● **Extrait à lire**
---
Cet article nous invite à réfléchir sur 2 points importants concernant les grands scandales politiques. Premièrement, afin d’étouffer une affaire, il suffit de saboter l’enquête policière au départ, comme le prouve celle-ci. Pour comprendre que ce sabotage est voulu, il suffit de constater qu’il n’y a jamais de sanction prise envers les enquêteurs. Deuxièmement, ce sabotage policier sera renforcé, au niveau judiciaire, par quelques erreurs de procédure voulues qui se déclineront ici par un petit tampon manquant ou là, par une erreur de date très opportune ! Ainsi, les avocats du mis en cause auront tout le loisir d’utiliser ces failles de procédure pour ne pas perdre le procès.
Lors de la perquisition du bureau d’Alexandre Benalla le 25 juillet, les enquêteurs ont découvert un coffre-fort. Vide.
Me Bouzrou, avocat du syndicat policier Vigi, partie civile, demande l’extension des investigations sur ce fait troublant ainsi que sur d’autres anomalies.
Un coffre peut en cacher un autre. Alexandre Benalla avait deux armoires fortes. Il a fait déménager le premier coffre-fort de son domicile d’Issy-les-Moulineaux (Hauts-de-Seine) avant la perquisition de la police judiciaire. Le second était situé dans son bureau, dans l’aile ouest du palais de l’Élysée. Pas de chance. Il a été retrouvé… vide.
En attendant la convocation très attendue ce mercredi 19 septembre d’Alexandre Benalla devant les sénateurs, une nouvelle demande d’élargissement de l’enquête initiale ouverte notamment pour « violences en réunion » vient d’être déposée sur la base des « anomalies de l’enquête » pointées par Me Yassine Bouzrou. L’avocat du syndicat de police Vigi vise de possibles dissimulations de preuves.
---
● **Travail demandé**
D'après l'extrait à lire, où se trouvait le second coffre-fort d'Alexandre Benalla ?

[Extractions de texte par page]
---
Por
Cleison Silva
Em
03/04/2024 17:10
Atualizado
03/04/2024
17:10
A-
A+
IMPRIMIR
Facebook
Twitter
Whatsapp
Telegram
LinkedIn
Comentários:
---
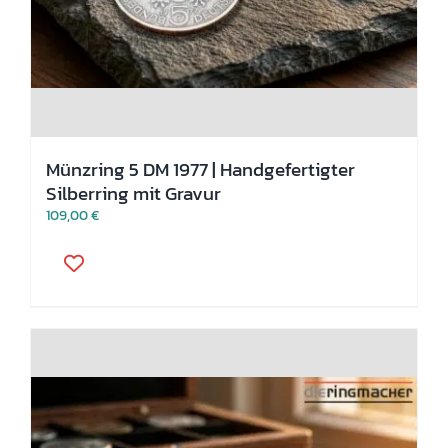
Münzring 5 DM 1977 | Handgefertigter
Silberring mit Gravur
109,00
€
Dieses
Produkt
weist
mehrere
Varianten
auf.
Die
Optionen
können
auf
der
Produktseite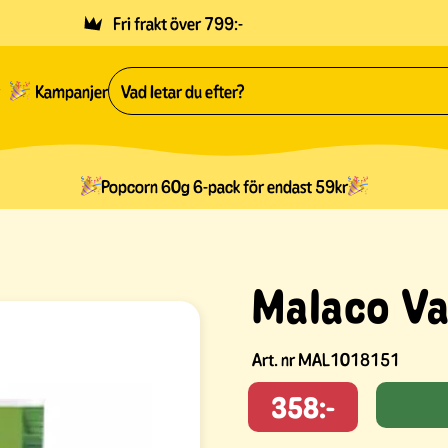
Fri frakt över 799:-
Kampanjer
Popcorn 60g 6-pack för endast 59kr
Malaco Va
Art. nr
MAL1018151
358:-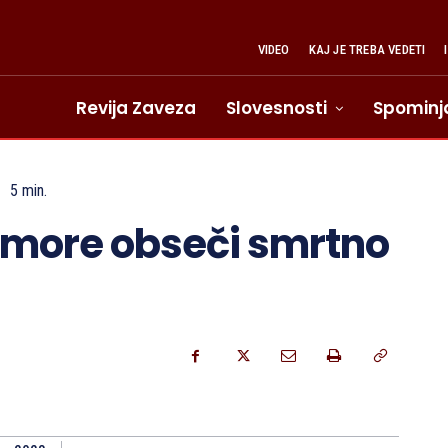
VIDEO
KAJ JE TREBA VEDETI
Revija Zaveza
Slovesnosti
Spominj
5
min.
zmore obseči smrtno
---
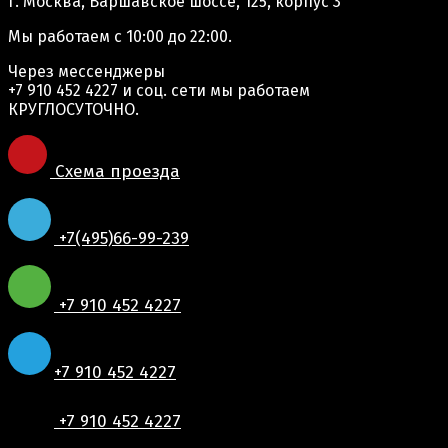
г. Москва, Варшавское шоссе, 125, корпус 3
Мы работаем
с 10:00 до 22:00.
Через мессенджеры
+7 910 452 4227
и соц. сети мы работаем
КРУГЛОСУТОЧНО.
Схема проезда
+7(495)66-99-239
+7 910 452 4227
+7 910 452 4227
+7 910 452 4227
---
● **Résultat obtenu**
Dans son bureau, dans l'aile ouest du palais de l'Élysée.